╭──

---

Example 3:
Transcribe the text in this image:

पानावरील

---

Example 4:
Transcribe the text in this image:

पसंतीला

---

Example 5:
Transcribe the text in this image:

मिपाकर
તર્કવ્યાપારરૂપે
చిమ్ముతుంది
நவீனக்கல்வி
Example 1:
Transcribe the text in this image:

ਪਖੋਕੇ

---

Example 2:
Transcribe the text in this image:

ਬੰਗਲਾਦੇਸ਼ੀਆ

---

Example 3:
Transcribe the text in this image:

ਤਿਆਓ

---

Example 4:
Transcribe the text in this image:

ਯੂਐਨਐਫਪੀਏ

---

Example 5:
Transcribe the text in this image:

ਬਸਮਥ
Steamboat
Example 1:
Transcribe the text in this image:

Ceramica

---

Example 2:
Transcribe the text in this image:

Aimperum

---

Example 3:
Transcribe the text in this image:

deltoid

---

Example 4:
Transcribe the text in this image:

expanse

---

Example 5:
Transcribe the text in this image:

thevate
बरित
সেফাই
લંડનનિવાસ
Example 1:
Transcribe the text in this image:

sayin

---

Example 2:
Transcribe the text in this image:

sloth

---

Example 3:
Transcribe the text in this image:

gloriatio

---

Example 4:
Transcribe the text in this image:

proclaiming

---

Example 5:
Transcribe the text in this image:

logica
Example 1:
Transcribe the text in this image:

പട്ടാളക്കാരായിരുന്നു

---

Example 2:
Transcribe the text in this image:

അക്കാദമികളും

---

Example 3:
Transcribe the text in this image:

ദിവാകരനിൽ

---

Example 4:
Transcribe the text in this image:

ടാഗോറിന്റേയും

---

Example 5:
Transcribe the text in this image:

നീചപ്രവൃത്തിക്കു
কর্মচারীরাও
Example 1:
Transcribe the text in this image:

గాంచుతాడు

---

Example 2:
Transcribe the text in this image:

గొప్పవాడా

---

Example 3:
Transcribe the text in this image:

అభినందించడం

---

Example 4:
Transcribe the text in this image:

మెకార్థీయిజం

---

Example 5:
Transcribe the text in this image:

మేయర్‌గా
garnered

╰──

• **Exercise prompt**
Return everything in the records. Keep each line exactly as written.

• **Solved problem**
---

Example 3:
Transcribe the text in this image:

पानावरील

---

Example 4:
Transcribe the text in this image:

पसंतीला

---

Example 5:
Transcribe the text in this image:

मिपाकर
તર્કવ્યાપારરૂપે
చిమ్ముతుంది
நவீனக்கல்வி
Example 1:
Transcribe the text in this image:

ਪਖੋਕੇ

---

Example 2:
Transcribe the text in this image:

ਬੰਗਲਾਦੇਸ਼ੀਆ

---

Example 3:
Transcribe the text in this image:

ਤਿਆਓ

---

Example 4:
Transcribe the text in this image:

ਯੂਐਨਐਫਪੀਏ

---

Example 5:
Transcribe the text in this image:

ਬਸਮਥ
Steamboat
Example 1:
Transcribe the text in this image:

Ceramica

---

Example 2:
Transcribe the text in this image:

Aimperum

---

Example 3:
Transcribe the text in this image:

deltoid

---

Example 4:
Transcribe the text in this image:

expanse

---

Example 5:
Transcribe the text in this image:

thevate
बरित
সেফাই
લંડનનિવાસ
Example 1:
Transcribe the text in this image:

sayin

---

Example 2:
Transcribe the text in this image:

sloth

---

Example 3:
Transcribe the text in this image:

gloriatio

---

Example 4:
Transcribe the text in this image:

proclaiming

---

Example 5:
Transcribe the text in this image:

logica
Example 1:
Transcribe the text in this image:

പട്ടാളക്കാരായിരുന്നു

---

Example 2:
Transcribe the text in this image:

അക്കാദമികളും

---

Example 3:
Transcribe the text in this image:

ദിവാകരനിൽ

---

Example 4:
Transcribe the text in this image:

ടാഗോറിന്റേയും

---

Example 5:
Transcribe the text in this image:

നീചപ്രവൃത്തിക്കു
কর্মচারীরাও
Example 1:
Transcribe the text in this image:

గాంచుతాడు

---

Example 2:
Transcribe the text in this image:

గొప్పవాడా

---

Example 3:
Transcribe the text in this image:

అభినందించడం

---

Example 4:
Transcribe the text in this image:

మెకార్థీయిజం

---

Example 5:
Transcribe the text in this image:

మేయర్‌గా
garnered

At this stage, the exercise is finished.